The husband of one of the Nu’Kem weavers died last Saturday of a heart attack. Doña Esperanza and her late husband Don Victor are from an aldea of Tactic called Pansinic. They have six children, the youngest of them is only six years old.
Doña Esperanza was one of the founding board members of Nu’Kem. Though she was no longer on the board during my time with the association, she served as the community organizer and leader for the weavers of Pansinic. She is an excellent weaver (all the Nu’Kem products with “Esperanza” in the title are named after her because she was the person who created the design), and she doesn’t mince words, a quality that I vastly enjoy about her but unfortunately will get one branded as enojada (angry) here.
Since Doña Esperanza was the representative of Pansinic whenever I would schedule a meeting in that community everyone would gather at her house. I made countless trips out to Pansinic to talk about order deadlines, association news, quality control, and new designs. Through my visits I became close with Doña Esperanza and her family, and it breaks my heart to know the pain they are all in now with the death of Don Victor.
I attended Don Victor’s visitation, funeral, and burial on Monday. It was a day that was both saddening and angering.
It is the custom in Guatemala for the family of the deceased to provide a lunch to all the mourners on the day of the funeral. I arrived at Doña Esperanza’s house at 10 in the morning with the intention of paying my respects, leaving, and then attending the funeral later in the afternoon. But Esperanza and her eldest daughter Lily (she was also a Nu’Kem weaver) were so grateful to see me, I decided to stay.
I ate my portion of kak’ik and tamalitos in the company of Beti, a Nu’Kem weaver from the aldea of Chijacorral. From our spot in the corner, we watched as mourners filed into the room with the casket to make place a monetary offering in the basket for the family and as the Mariachi band entertained the gathering.
At 2:30 in the afternoon everyone piled into micros and the backs of trucks to make the journey to the Catholic Church in the center of Tactic. The funeral started at 3:00 pm and lasted for an hour. Afterwards the hundreds of mourners followed the casket, the family, and the Mariachi band in a walking procession to the cemetery over a mile away. A few words were spoken at the cemetery and Don Victor’s casket was placed in a concrete mausoleum. I walked home in the rain at 5:30 pm.
Funerals always make me cry, but as I said before, this one also made me angry.
The only other funeral I had attended here in Guatemala was that of Mynor, but I have gotten “invites” to many others. I have turned all the offers down, because although I have known people who have died, I was not closely acquainted with any of them. But funerals here are more social than sad. It is less about mourning the death of a person and more about just being a part of an event.
To be sure there are a lot people who attend visitations and funerals who are there because of some relationship with the deceased or in support of the family, but many others go just for the free food and the amusement seemingly derived from watching a family in bereavement. Is the wife going to faint? How are the kids holding up? Does he look very distraught?

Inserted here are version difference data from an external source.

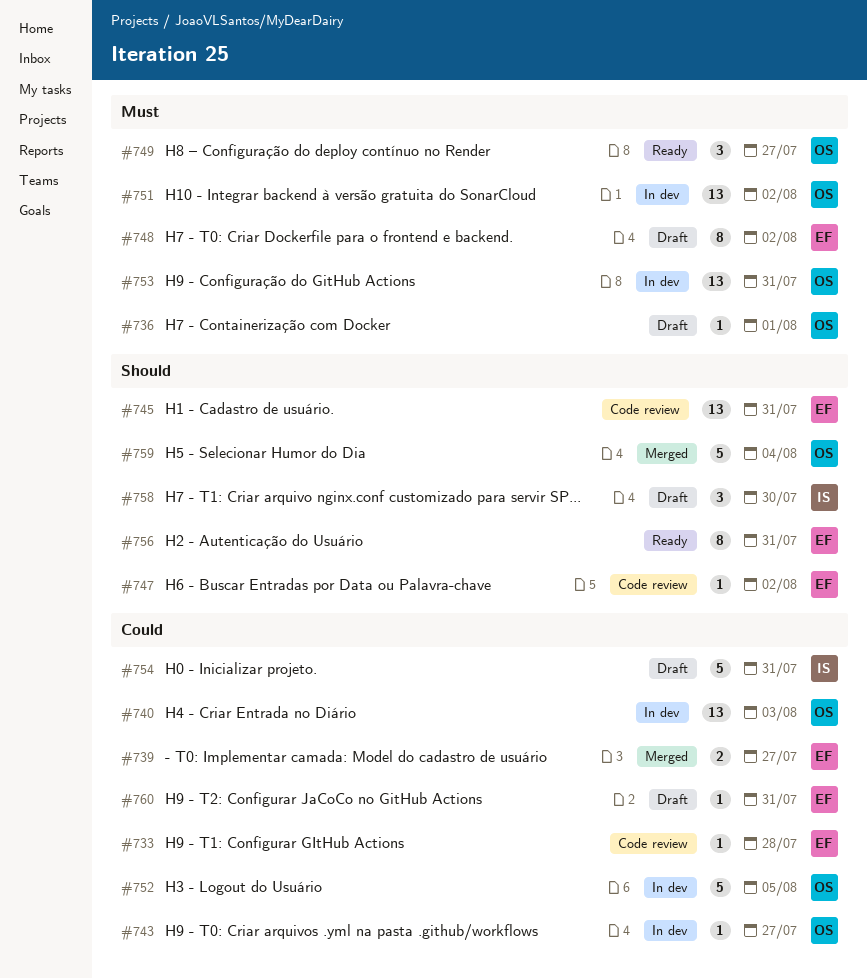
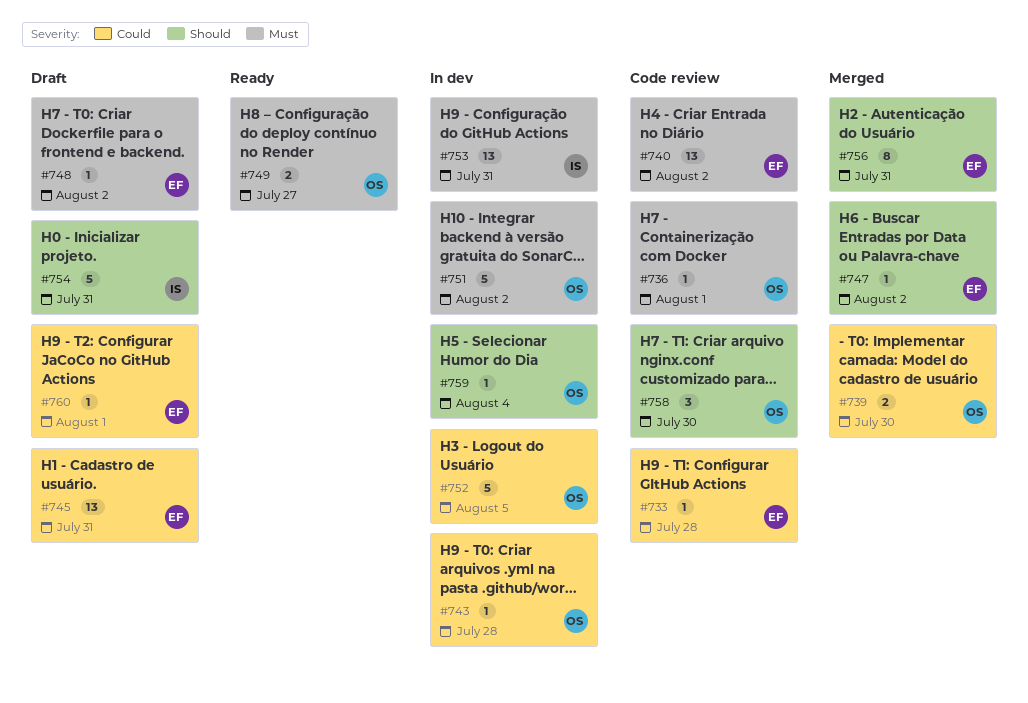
#736, status: Draft -> Code review
#739, owner: EF -> OS
#739, due: Jul 27 -> Jul 30
#740, status: In dev -> Code review
#740, owner: OS -> EF
#740, priority: Could -> Must
#740, due: Aug 3 -> Aug 2
#743, due: Jul 27 -> Jul 28
#745, status: Code review -> Draft
#745, priority: Should -> Could
#747, status: Code review -> Merged
#748, estimate: 8 -> 1
#749, estimate: 3 -> 2
#751, estimate: 13 -> 5
#753, owner: OS -> IS
#754, priority: Could -> Should
#756, status: Ready -> Merged
#758, status: Draft -> Code review
#758, owner: IS -> OS
#759, status: Merged -> In dev
#759, estimate: 5 -> 1
#760, due: Jul 31 -> Aug 1

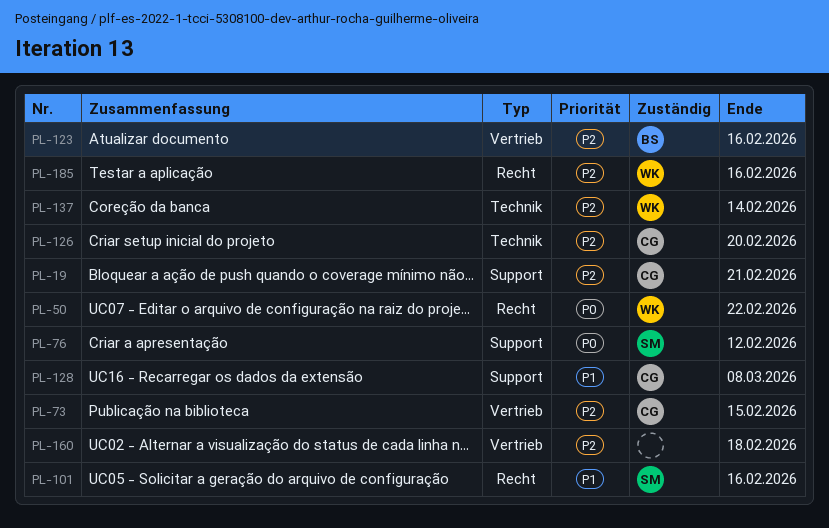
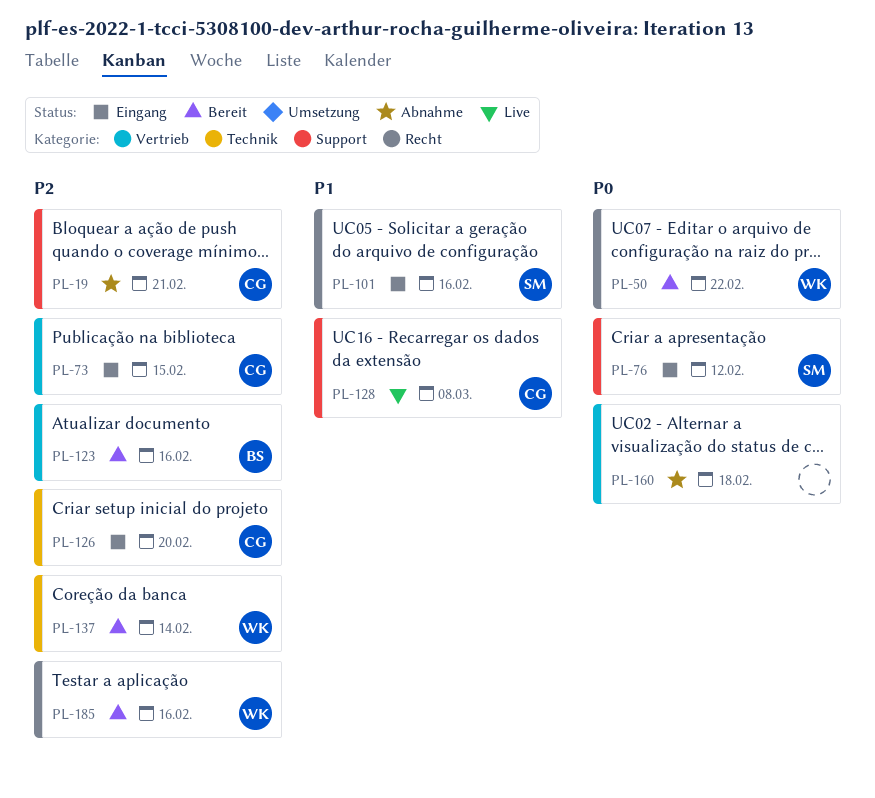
PL-160, priority: P2 -> P0

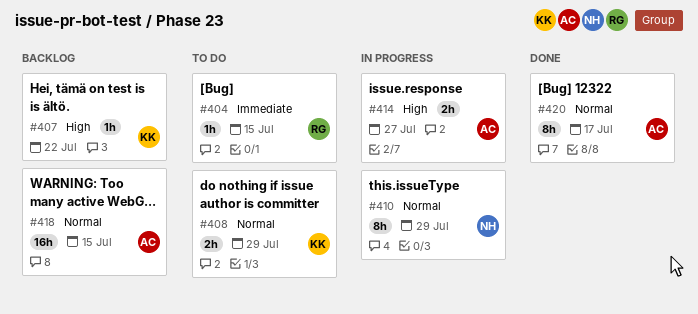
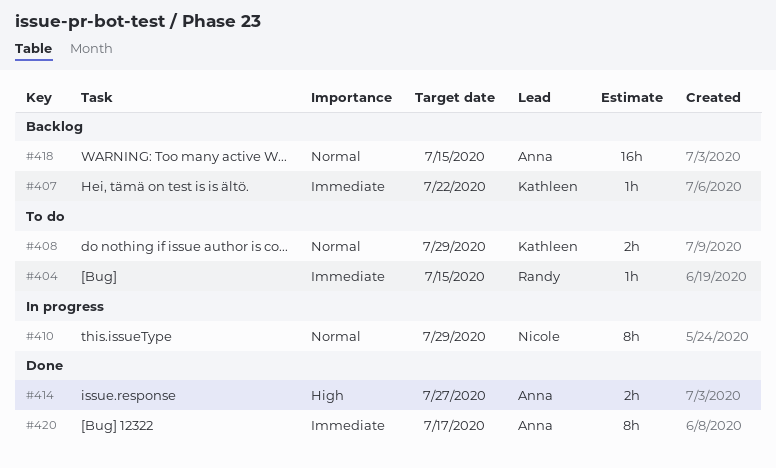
#407, priority: High -> Immediate
#414, status: In progress -> Done
#420, priority: Normal -> Immediate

As the procession made its way to the cemetery, people in the group were taking pictures of the casket and family with their camera phones. In the cemetery, ice cream vendors were making a killing off the apparently famished mourners. People would buy a cone and then climb up on top of one of the nearby mausoleums to get a better view of the action. The man delivering the final words could barely be heard over the conversations emitting from the crowd. This is not my culture and I shouldn’t judge, but I was infuriated by the complete lack of respect for the deceased and his mourning family.
The priest’s sermon at the funeral was the other thing that angered me the most during the day. In it he said the crying over the death of a loved one only shows a lack of faith in God. What a horrible and fallacious thing to say at a funeral. Why make an already devastated family feel even worse by asserting their tears signify that they don’t have enough faith in God?
Crying is a natural response to such an emotionally painful experience. It has nothing to do with faith, or lack thereof it. The children were crying because they lost their father. Doña Esperanza was crying because she lost her husband. Others were crying because they lost their son or brother or friend or community member. I was crying at the sight of Doña Esperanza and her family in so much pain.
But now the tears have dried. The funeral spectacle is over. The mourners have eaten their ice cream cones and gone home, but unfortunately the grief felt by Doña Esperanza and her children won’t dissipate as quickly as the public’s interest in it. Now they have to live in the painful reality of life without a father and a husband.